Search code examples
c++graphics3drenderingpixel

Math behind finding screen coordinates in a path tracer


I have been provided with a framework where a simple path tracer is implemented. What I am trying to do so far is understanding the whole code because I'll need to put my hands on it. Unfortunately I am arrived on a step where I don't actually get what's happening and since I am a newbie in the advanced graphics field I don't manage to "decrypt" this part. The developer is trying to get the coordinates of the screen corners as for comments. What I need to understand is the math behind it and therefore some of the variables that are used. Here is the code:

// setup virtual screen plane
vec3 E( 2, 8, -26 ), V( 0, 0, 1 );
static float r = 1.85f;
mat4 M = rotate( mat4( 1 ), r, vec3( 0, 1, 0 ) );
float d = 0.5f, ratio = SCRWIDTH / SCRHEIGHT, focal = 18.0f;
vec3 p1( E + V * focal + vec3( -d * ratio * focal,  d * focal, 0 ) ); // top-left screen corner
vec3 p2( E + V * focal + vec3(  d * ratio * focal,  d * focal, 0 ) ); // top-right screen corner
vec3 p3( E + V * focal + vec3( -d * ratio * focal, -d * focal, 0 ) ); // bottom-left screen corner
p1 = vec3( M * vec4( p1, 1.0f ) );
p2 = vec3( M * vec4( p2, 1.0f ) );
p3 = vec3( M * vec4( p3, 1.0f ) );

For example:

  • what is the "d" variable and why both "d" and "focal" are fixed?
  • is "focal" the focal length?
  • What do you think are the "E" and "V" vectors?
  • is the matrix "M" the CameraToWorldCoordinates matrix?

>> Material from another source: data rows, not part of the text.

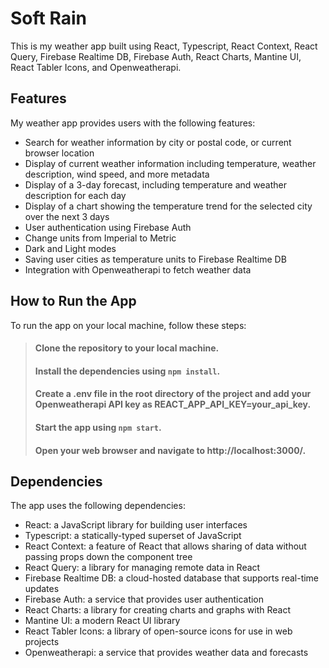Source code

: # Soft Rain
This is my weather app built using React, Typescript, React Context, React Query, Firebase Realtime DB, Firebase Auth, React Charts, Mantine UI, React Tabler Icons, and Openweatherapi.

## Features
My weather app provides users with the following features:

- Search for weather information by city or postal code, or current browser location
- Display of current weather information including temperature, weather description, wind speed, and more metadata
- Display of a 3-day forecast, including temperature and weather description for each day
- Display of a chart showing the temperature trend for the selected city over the next 3 days
- User authentication using Firebase Auth
- Change units from Imperial to Metric
- Dark and Light modes
- Saving user cities as temperature units to Firebase Realtime DB
- Integration with Openweatherapi to fetch weather data

## How to Run the App
To run the app on your local machine, follow these steps:

> #### Clone the repository to your local machine.
> #### Install the dependencies using `npm install`.
> #### Create a .env file in the root directory of the project and add your Openweatherapi API key as REACT_APP_API_KEY=your_api_key.
> #### Start the app using `npm start`.
> #### Open your web browser and navigate to http://localhost:3000/.

## Dependencies
The app uses the following dependencies:

- React: a JavaScript library for building user interfaces
- Typescript: a statically-typed superset of JavaScript
- React Context: a feature of React that allows sharing of data without passing props down the component tree
- React Query: a library for managing remote data in React
- Firebase Realtime DB: a cloud-hosted database that supports real-time updates
- Firebase Auth: a service that provides user authentication
- React Charts: a library for creating charts and graphs with React
- Mantine UI: a modern React UI library
- React Tabler Icons: a library of open-source icons for use in web projects
- Openweatherapi: a service that provides weather data and forecasts
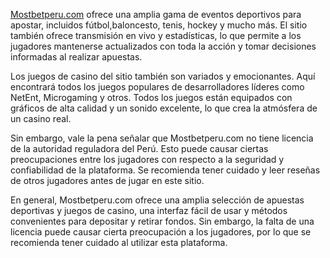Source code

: [Mostbetperu.com](https://mostbetperu.com/) ofrece una amplia gama de eventos deportivos para apostar, incluidos fútbol, ​​baloncesto, tenis, hockey y mucho más. El sitio también ofrece transmisión en vivo y estadísticas, lo que permite a los jugadores mantenerse actualizados con toda la acción y tomar decisiones informadas al realizar apuestas.

Los juegos de casino del sitio también son variados y emocionantes. Aquí encontrará todos los juegos populares de desarrolladores líderes como NetEnt, Microgaming y otros. Todos los juegos están equipados con gráficos de alta calidad y un sonido excelente, lo que crea la atmósfera de un casino real.

Sin embargo, vale la pena señalar que Mostbetperu.com no tiene licencia de la autoridad reguladora del Perú. Esto puede causar ciertas preocupaciones entre los jugadores con respecto a la seguridad y confiabilidad de la plataforma. Se recomienda tener cuidado y leer reseñas de otros jugadores antes de jugar en este sitio.

En general, Mostbetperu.com ofrece una amplia selección de apuestas deportivas y juegos de casino, una interfaz fácil de usar y métodos convenientes para depositar y retirar fondos. Sin embargo, la falta de una licencia puede causar cierta preocupación a los jugadores, por lo que se recomienda tener cuidado al utilizar esta plataforma.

I need to understand every step of those formulas if possible, the variables, and the math used in those few lines of code. Thanks in advance.


Solution

  • My guesses:

    E: eye position—position of the eye/camera in world space

    V: view direction—the direction the camera is looking, in world coordinates

    d: named constant for one half—corners are half the screen size away from the centre (where the camera is looking)

    focal: distance of the image plane from the camera. Given its use in screen corner offsets, it also seems to be the height of the image plane in world coordinates.

    M: I'd say this is the WorldToCamera matrix. It's used to transform a point which is based on E

    How the points are computed:

    1. Start at the camera: E

    2. Move focal distance along the view direction, effectively moving to the centre of the image plane: + V * focal

    3. Add offsets on X & Y which will move half a screen distance: + vec3( ::: )

      Given that V does not figure in the vec3() arguments (nor does any up or right vector), this seems to hard-code the idea that V is collinear with the Z axis.

    4. Finally, the points are tranformed as points (as opposed to directions, since their homogenous coordinate is 1) by M.